Brief A: Please rewrite the records starting at the line containing "left knee: (151, 256, 3)" and ending at the line containing "right wrist: (381, 175, -18)", changing "Person" to "Figure" and keeping everything else the same. Return only those lines.

::: Passage provided

Step 05

Minimal CSV extraction

Create one tidy CSV row per game—for you only—without flattening the universe.

Run

Run after each small change. Tiny loops win.

uv run python -m src.scout

You will touch

src/scout/ (CSV extraction)
data/derived/

Time

60–120 minutes

Do this (suggested order)

Load all data/raw/matches/*.json files.
For each match, find your participant by matching puuid.
Build one row dict per match with a small set of columns (add columns one at a time).
Write data/derived/matches.csv with consistent headers.
Run sanity checks: row count, win values, time order when sorted, no all-null columns.

You’ll practice

Extract stable fields from nested JSON
Design a derived dataset
Write CSV without losing types

Explainers (for context, not homework)

Caching sanity — Derived data is meant to be rebuildable

Build

Read

Load all data/raw/matches/*.json

Select your row

One row per match for your participant

Write

data/derived/matches.csv with required columns

Check yourself

CSV exists with same row count as match files processed
Values look sane (no all-null columns)

If it breaks

Selecting the wrong participant
CSV headers off-by-one
Mixing strings/ints in same column

Hints (spoilers)

Hint: build it like mini-quests (one column at a time)

Build the CSV like a checklist: get match_id + game_start + win first, then add one column at a time. If a new column breaks things, you know exactly which one did it.

Bigger hint: row skeleton (small, repeatable)

::::::

Brief B: Continue the CSV extraction tutorial step from its last line.

::: Data shown

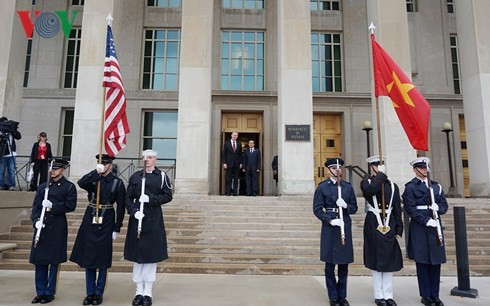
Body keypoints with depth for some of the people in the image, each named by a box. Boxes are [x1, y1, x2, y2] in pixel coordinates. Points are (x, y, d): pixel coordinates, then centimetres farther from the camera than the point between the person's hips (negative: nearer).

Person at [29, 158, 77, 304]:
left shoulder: (69, 186, 0)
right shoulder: (43, 186, 10)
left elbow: (71, 206, -8)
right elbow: (35, 206, 5)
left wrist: (52, 206, -17)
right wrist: (36, 220, -11)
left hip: (57, 228, -4)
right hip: (42, 225, 4)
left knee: (54, 261, 4)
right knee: (39, 260, 8)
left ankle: (50, 292, 17)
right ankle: (40, 292, 21)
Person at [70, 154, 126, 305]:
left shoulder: (117, 183, -4)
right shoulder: (92, 179, 5)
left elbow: (121, 207, -4)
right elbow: (81, 183, -19)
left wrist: (117, 229, -6)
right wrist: (96, 172, -23)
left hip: (106, 224, -3)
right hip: (90, 222, 3)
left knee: (102, 260, 4)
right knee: (88, 258, 9)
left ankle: (99, 293, 18)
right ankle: (90, 293, 21)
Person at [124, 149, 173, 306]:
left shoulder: (162, 176, 1)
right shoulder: (135, 176, 8)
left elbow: (168, 196, -3)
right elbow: (128, 198, 5)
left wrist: (150, 199, -16)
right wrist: (134, 211, -12)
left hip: (154, 220, -2)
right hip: (137, 218, 2)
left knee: (151, 256, 3)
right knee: (136, 255, 7)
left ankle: (148, 293, 15)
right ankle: (139, 291, 20)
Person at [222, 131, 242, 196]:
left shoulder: (239, 144, 11)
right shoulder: (226, 143, 3)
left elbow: (240, 154, 12)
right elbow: (224, 154, 1)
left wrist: (240, 163, 5)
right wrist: (224, 163, -7)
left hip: (237, 164, 3)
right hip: (229, 163, -3)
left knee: (236, 179, 3)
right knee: (228, 179, -1)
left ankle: (235, 192, 6)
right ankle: (228, 192, 3)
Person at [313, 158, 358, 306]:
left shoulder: (348, 187, 8)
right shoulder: (322, 187, -1)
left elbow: (354, 208, 11)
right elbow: (317, 209, -4)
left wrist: (345, 205, -10)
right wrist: (330, 220, -16)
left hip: (345, 226, 3)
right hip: (329, 227, -3)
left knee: (344, 263, 9)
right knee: (330, 264, 4)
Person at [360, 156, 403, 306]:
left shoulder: (393, 185, 10)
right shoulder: (366, 182, 0)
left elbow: (397, 209, 9)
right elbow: (370, 191, -25)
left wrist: (399, 229, 3)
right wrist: (381, 175, -18)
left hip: (389, 225, 3)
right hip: (373, 224, -3)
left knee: (389, 259, 7)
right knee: (375, 260, 3)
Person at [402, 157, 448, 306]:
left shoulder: (436, 186, 15)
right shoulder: (410, 187, -2)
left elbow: (444, 205, 12)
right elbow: (410, 208, -10)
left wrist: (438, 207, -10)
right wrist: (426, 221, -18)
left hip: (435, 226, 5)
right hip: (419, 228, -5)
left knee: (436, 261, 7)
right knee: (422, 262, 1)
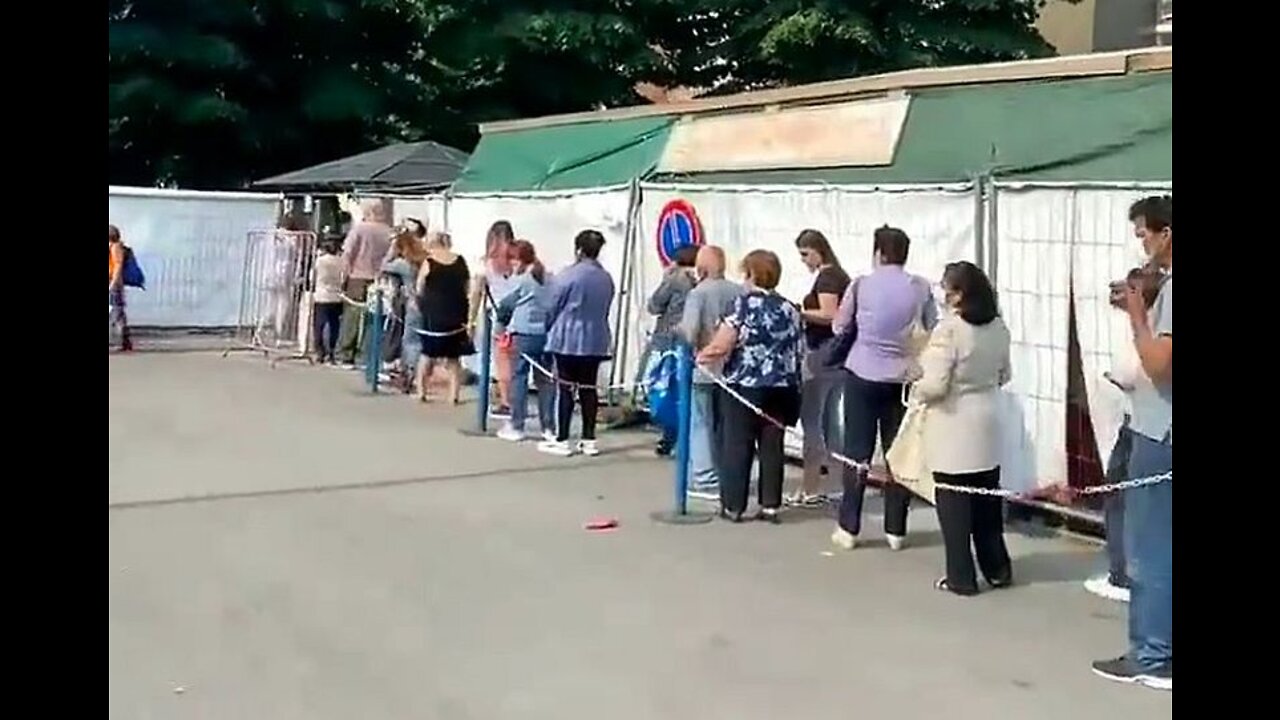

::::::

Result A:
left knee: (151, 256, 3)
right knee: (136, 255, 7)
left ankle: (148, 293, 15)
right ankle: (139, 291, 20)
Figure at [222, 131, 242, 196]:
left shoulder: (239, 144, 11)
right shoulder: (226, 143, 3)
left elbow: (240, 154, 12)
right elbow: (224, 154, 1)
left wrist: (240, 163, 5)
right wrist: (224, 163, -7)
left hip: (237, 164, 3)
right hip: (229, 163, -3)
left knee: (236, 179, 3)
right knee: (228, 179, -1)
left ankle: (235, 192, 6)
right ankle: (228, 192, 3)
Figure at [313, 158, 358, 306]:
left shoulder: (348, 187, 8)
right shoulder: (322, 187, -1)
left elbow: (354, 208, 11)
right elbow: (317, 209, -4)
left wrist: (345, 205, -10)
right wrist: (330, 220, -16)
left hip: (345, 226, 3)
right hip: (329, 227, -3)
left knee: (344, 263, 9)
right knee: (330, 264, 4)
Figure at [360, 156, 403, 306]:
left shoulder: (393, 185, 10)
right shoulder: (366, 182, 0)
left elbow: (397, 209, 9)
right elbow: (370, 191, -25)
left wrist: (399, 229, 3)
right wrist: (381, 175, -18)

Result B:
A reasonable starting row

row = {
  'match_id': match_id,
  'game_start': match['info'].get('gameStartTimestamp'),
  'win': bool(me.get('win')),
  'champion': me.get('championName'),
  'kills': me.get('kills'),
  'deaths': me.get('deaths'),
  'assists': me.get('assists'),
}

Bigger hint: missing fields (use .get and keep moving)

Not every field exists in every match. Use .get() with defaults and allow “optional columns” to be blank instead of crashing.

Unblock-me: mixed types (make win consistently 0/1 or True/False)

If some rows store win as true and others as \"true\", pandas will hate you later. Pick one representation and stick to it.

Expected derived file

data/
  derived/
    matches.csv

Suggested starter columns

Keep it small. You can always add more later.

match_id
game_start
champion
win
kills
deaths
assists
game_duration_s

Sanity checks (quick)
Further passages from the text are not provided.